Book talk by Professor Samuel Dolbee of Vanderbilt University, organized by the Richard Hovannisian Chair of Modern Armenian History at UCLA, the Armenian Genocide Research Program of the Promise Armenian Institute at UCLA and the UCLA Center for Near Eastern Studies (CNES). This event will take place at UCLA Bunche Hall, Room 10383 on Monday, October 2, 2023 at 4:00 PM - 6:00 PM (Pacific Time). Click here to register.
In this original environmental history, Samuel Dolbee sheds new light on borders and state formation by following locusts and revealing how they shaped both the environment and people's imaginations from the late Ottoman Empire to the Second World War. Drawing on a wide range of archival research in multiple languages, Dolbee details environmental, political, and spatial transformations in the region's history by tracing the movements of locusts and their intimate relationship to people in motion, including Arab and Kurdish nomads, Armenian deportees, and Assyrian refugees, as well as states of the region. With locusts and moving people at center stage, surprising continuities and ruptures appear in the Jazira, the borderlands of today's Iraq, Syria, and Turkey. Transcending approaches focused on the collapse of the Ottoman Empire or the creation of nation states, Dolbee provides a new perspective on the modern Middle East grounded in environmental change, state violence, and popular resistance.

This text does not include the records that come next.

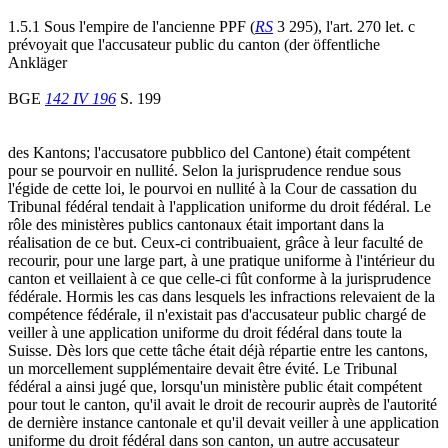
1.5.1 Sous l'empire de l'ancienne PPF (
RS
3 295), l'art. 270 let. c
prévoyait que l'accusateur public du canton (der öffentliche
Ankläger
BGE
142 IV 196
S. 199
des Kantons; l'accusatore pubblico del Cantone) était compétent
pour se pourvoir en nullité. Selon la jurisprudence rendue sous
l'égide de cette loi, le pourvoi en nullité à la Cour de cassation du
Tribunal fédéral tendait à l'application uniforme du droit fédéral. Le
rôle des ministères publics cantonaux était important dans la
réalisation de ce but. Ceux-ci contribuaient, grâce à leur faculté de
recourir, pour une large part, à une pratique uniforme à l'intérieur du
canton et veillaient à ce que celle-ci fût conforme à la jurisprudence
fédérale. Hormis les cas dans lesquels les infractions relevaient de la
compétence fédérale, il n'existait pas d'accusateur public chargé de
veiller à une application uniforme du droit fédéral dans toute la
Suisse. Dès lors que cette tâche était déjà répartie entre les cantons,
un morcellement supplémentaire devait être évité. Le Tribunal
fédéral a ainsi jugé que, lorsqu'un ministère public était compétent
pour tout le canton, qu'il avait le droit de recourir auprès de l'autorité
de dernière instance cantonale et qu'il devait veiller à une application
uniforme du droit fédéral dans son canton, un autre accusateur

Samuel Dolbee is an environmental historian of the late Ottoman Empire and the modern Middle East. He is currently Assistant Professor of History and D Family Dean’s Faculty Fellow in Studies of the Middle East at Vanderbilt University. His articles have appeared in American Historical Review, Past & Present, and International Journal of Middle East Studies. His book Locusts of Power was published in May 2023 with Cambridge University Press. He completed his PhD in History and Middle Eastern & Islamic Studies at New York University and his MA in Arab Studies at Georgetown University. He is the editor-in-chief of the Ottoman History Podcast.